By Tamas Mondovics

Residents paying attention to the 2013 hurricane season predicted by meteorologists near and far can safely confirm that the message of a busy and active season is unanimous.

Such was the case during the recent Pre-Hurricane Season Media Day held last month at the Hillsborough County Emergency Operations Center, EOC located at 2711 E. Hanna Ave. in Tampa.

The event brought county officials, members of the National Weather Service Ruskin Office and more than a dozen reporters together to a meet and greet/question and answer as well as interview opportunity  to discuss local plans for hurricane season, along with a chance to test equipment at the EOC.

County Administrator Mike Merrill expressed his appreciation for the hard work by those that are ready to the lead in case of a local emergency situation, but mentioned that it would be best if such events were not a necessity.

“A good year is when we don’t have to be here,” Merrill said, but added that preparation is vital and that the important it is to share responsibility and educate people. “The message is that our residents want to be prepared for a busy season.”

Emergency Management Director, Preston Cook, emphasized that it takes a team to get the job done.

“Our main goal is to communicate with our citizens as quickly and efficiently as possible during a storm or a disaster situation,” he said. Cook’s words opened the floor for Brian LaMarre from the National Weather Service Ruskin Office to address those present and give an update on the upcoming hurricane season.

Not beating around the bush, LaMarre put things in perspective when he said, “We are forecasting an active and above normal hurricane season.”
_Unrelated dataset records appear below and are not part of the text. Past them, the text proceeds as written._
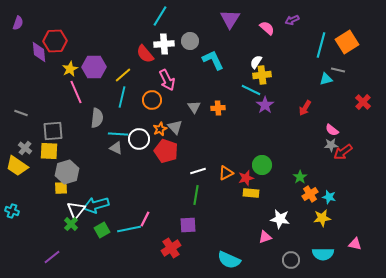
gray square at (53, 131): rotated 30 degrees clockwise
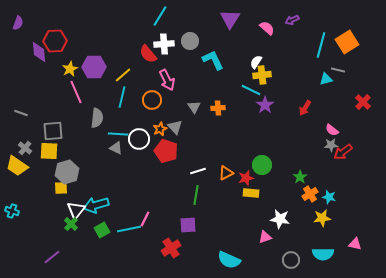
red semicircle at (145, 54): moved 3 px right
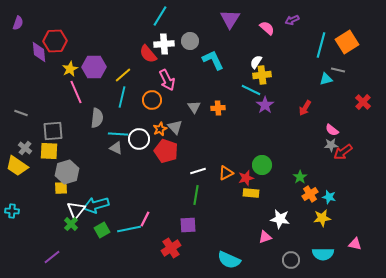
cyan cross at (12, 211): rotated 16 degrees counterclockwise
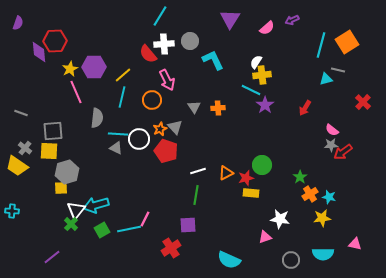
pink semicircle at (267, 28): rotated 98 degrees clockwise
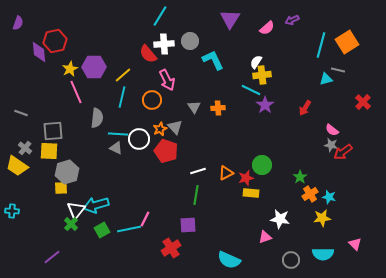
red hexagon at (55, 41): rotated 10 degrees counterclockwise
gray star at (331, 145): rotated 16 degrees clockwise
pink triangle at (355, 244): rotated 32 degrees clockwise
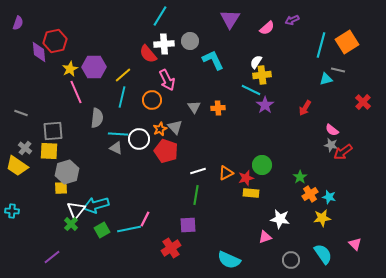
cyan semicircle at (323, 254): rotated 125 degrees counterclockwise
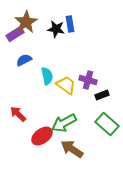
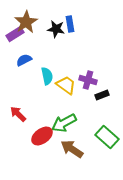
green rectangle: moved 13 px down
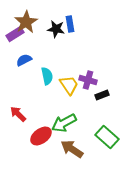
yellow trapezoid: moved 3 px right; rotated 20 degrees clockwise
red ellipse: moved 1 px left
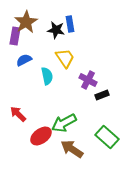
black star: moved 1 px down
purple rectangle: moved 2 px down; rotated 48 degrees counterclockwise
purple cross: rotated 12 degrees clockwise
yellow trapezoid: moved 4 px left, 27 px up
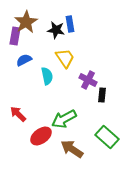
black rectangle: rotated 64 degrees counterclockwise
green arrow: moved 4 px up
LaMarre emphasized that with the lack of the El Nino weather system, conditions are favorable for the busy season.

According to NOAA, last year was the third most active hurricane season on record in the wake of 2005 which gave us Hurricane Katrina.

While Tampa always seems to be spared of major hurricanes, LaMarre urged everyone not to underestimate the power and impact of tropical storms that the region does not have a shortage of.

Last year, we have learned that tropical storms can in fact deliver major impact,” he said. “The effects of major flooding are devastating and storm surges are the number one killer during hurricanes and tropical storms.”

Dan Noah, also from NOAA’s Ruskin office, added to the discussion with reporters when he talked about the organization’s continued efforts to update its equipment, improving on its forecasting accuracy while mentioning the importance of using social media as an effective way of sharing vital information, which many can take advantage of including the various news organizations.

To sum up the importance of preparation and the storms’ nationwide impact, NOAA’s 122 offices around the country reported that in 2011 there were 14 weather-related disaster events costing $1 billion each in the U.S.

“We must be diligent to do what it takes to be prepared ahead of time, warn our citizens and ultimately save lives,” Noah said.